7 Choices You Need to Make When Your Wife Makes You Angry

Once, I was talking to a friend who had been married for over 20 years. He casually mentioned that he could count on one hand the number of fights he and his wife had engaged in during that time. I chuckled and responded, “Yeah, I can almost count on one hand the number of fights we’ve had so far this week—almost.”

I was joking, but I wanted to make a point. There’s this idea out there that healthy couples are always on the same page and never experience tension. But that’s absolutely false. My marriage is pretty healthy, but there are still times my wife makes me angry (and I definitely get her pretty fired up as well), because we’re both human and sometimes that happens. The key to a healthy relationship is not whether my wife makes me angry but what I do about it. Here are 7 choices you need to make when she makes you angry.

1. Pause.

When our wives get us angry, our knee jerk reactions are almost always wrong. We tend to respond defensively and emotionally. But it’s critical that we learn not to react immediately. The best response when your wife gets you angry is to pause.

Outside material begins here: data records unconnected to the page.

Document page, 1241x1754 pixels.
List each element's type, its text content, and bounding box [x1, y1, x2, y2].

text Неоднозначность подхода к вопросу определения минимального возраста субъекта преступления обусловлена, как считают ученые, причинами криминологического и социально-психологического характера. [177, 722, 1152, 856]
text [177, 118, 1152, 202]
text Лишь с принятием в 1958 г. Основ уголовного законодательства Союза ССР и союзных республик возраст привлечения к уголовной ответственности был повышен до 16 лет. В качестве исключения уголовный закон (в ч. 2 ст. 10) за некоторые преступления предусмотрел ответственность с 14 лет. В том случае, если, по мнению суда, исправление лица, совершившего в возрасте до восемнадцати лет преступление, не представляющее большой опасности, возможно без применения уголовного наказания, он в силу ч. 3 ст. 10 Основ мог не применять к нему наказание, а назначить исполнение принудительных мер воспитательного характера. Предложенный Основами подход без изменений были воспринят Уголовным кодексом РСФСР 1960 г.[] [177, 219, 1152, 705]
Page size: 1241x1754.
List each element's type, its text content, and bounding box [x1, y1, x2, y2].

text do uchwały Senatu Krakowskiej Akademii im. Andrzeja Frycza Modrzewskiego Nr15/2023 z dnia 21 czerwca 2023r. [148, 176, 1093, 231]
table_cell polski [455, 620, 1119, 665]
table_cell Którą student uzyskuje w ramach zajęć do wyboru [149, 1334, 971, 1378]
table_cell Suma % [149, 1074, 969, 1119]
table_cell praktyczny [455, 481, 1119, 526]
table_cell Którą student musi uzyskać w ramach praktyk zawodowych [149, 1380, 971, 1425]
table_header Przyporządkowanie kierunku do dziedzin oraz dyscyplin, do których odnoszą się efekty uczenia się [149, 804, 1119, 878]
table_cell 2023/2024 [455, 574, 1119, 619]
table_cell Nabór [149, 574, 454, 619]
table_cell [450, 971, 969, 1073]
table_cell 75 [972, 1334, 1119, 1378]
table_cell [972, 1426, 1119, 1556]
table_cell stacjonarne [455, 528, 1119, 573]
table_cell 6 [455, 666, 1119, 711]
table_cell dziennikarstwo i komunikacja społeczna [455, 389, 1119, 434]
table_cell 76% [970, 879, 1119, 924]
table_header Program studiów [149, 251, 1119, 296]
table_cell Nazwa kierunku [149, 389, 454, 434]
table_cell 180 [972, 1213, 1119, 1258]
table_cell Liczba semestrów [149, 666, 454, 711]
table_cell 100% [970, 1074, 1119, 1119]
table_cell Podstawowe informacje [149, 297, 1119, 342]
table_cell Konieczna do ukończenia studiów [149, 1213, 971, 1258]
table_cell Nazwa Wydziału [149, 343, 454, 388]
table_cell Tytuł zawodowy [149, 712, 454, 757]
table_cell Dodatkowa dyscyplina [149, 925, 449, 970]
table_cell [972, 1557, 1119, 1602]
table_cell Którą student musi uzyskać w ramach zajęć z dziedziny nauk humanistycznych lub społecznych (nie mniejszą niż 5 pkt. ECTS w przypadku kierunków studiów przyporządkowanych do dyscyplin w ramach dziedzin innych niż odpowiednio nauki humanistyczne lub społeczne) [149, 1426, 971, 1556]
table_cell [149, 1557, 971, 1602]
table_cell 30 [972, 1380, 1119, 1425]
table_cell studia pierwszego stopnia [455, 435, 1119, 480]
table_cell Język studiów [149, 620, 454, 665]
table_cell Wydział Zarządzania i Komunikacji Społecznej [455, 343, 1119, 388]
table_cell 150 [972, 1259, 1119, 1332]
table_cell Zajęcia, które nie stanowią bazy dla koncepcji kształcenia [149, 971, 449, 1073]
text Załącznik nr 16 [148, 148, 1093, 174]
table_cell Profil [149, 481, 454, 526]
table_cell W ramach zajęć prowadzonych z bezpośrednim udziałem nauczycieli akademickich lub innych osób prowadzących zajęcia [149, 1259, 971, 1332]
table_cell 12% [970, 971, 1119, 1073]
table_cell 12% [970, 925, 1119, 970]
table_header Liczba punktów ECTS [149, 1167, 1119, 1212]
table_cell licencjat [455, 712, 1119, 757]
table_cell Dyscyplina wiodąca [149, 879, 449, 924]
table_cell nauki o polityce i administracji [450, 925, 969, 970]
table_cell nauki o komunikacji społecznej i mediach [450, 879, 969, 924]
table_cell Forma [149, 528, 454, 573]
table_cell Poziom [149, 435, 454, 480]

When you pause, it gives you chance to be nonreactive. Pausing is a way to maintain control, not of the situation but of your emotions. Sometimes you need to let that initial wave of emotion flow past you so you can collect yourself and engage calmly.

2. Talk to yourself.

While you’re pausing, it might be useful to talk to yourself. This might sound silly, but sometimes our emotions and our brain aren’t on the same page. Talking to yourself is a way to stay integrated.

You might be surprised how helpful it is in the moment to tell yourself that “you might be misunderstanding her” or to remind yourself not to get defensive. Oftentimes, the problem isn’t that we don’t know how to respond better but that we don’t pause to talk to ourselves about it, so our emotions get the better of us.

3. Interpret charitably.

Don’t you hope people assume the best of you? And you especially hope the people closest to you assume the best, right? Well then why is it OK to assume the worst of your wife? After all, you have no idea what she’s actually thinking.

What if you committed to assuming the best about your wife in every interaction? What if you interpreted her actions charitably, imagining the most gracious and positive possible scenario? Would you always be right? Of course not. But sometimes you would. And just the act of choosing to assume you’re on the same team massively changes your posture entering into a disagreement.

4. Clarify.

Of course, even when you assume the best, you need to find out for sure. Learn to ask clarifying questions. Why did she do what she did or say what she said? Do you really understand what’s happening? Did she know what you were hoping would happen?

So often, my wife makes me angry because I have unspoken expectations that were never clear to her or because why she did what she did wasn’t clear to me. Seek first to understand.

Forgiveness empowers you to name what is true but not to stay stuck in it.

5. Be honest.

In all of this, it’s still important to be honest. When your wife does something that makes you angry, while you need to work through the emotions of it, you don’t need to stuff it down.

Sure there are times you are angry over something petty and you need to just get over it, but often the issue is actually an important one. So even as you take steps to understand your wife and work through your emotions, it’s important to share honestly how her action or her words made you feel. After all, it’s very unlikely she wants to keep making you angry.

6. Forgive.

Forgiveness is terribly misunderstood. Forgiveness is not simply brushing something under the rug or just moving on from a topic. Rather, forgiveness is the act of acknowledging that something wrong was done, but choosing to release the offender—to refuse to hold a grudge against her.

Choosing to forgive your wife isn’t pretending she didn’t do something wrong. It’s acknowledging that she actually did harm you but that you are choosing not to hold it against her but instead to work toward reconciliation. In this way, forgiveness empowers you to name what is true but not to stay stuck in it.

7. Move along.

Finally, when all is said and done, move on. By this I mean keep short accounts. Don’t bring it up again. I’ve never ever had a fight improve when I brought up something my wife did in the past. I’m guessing you could say the same.

Sound off: What other choices can you make when your wife makes you angry?

Huddle up with your wife and ask, “Are there unhelpful ways I respond when I’m angry with you?”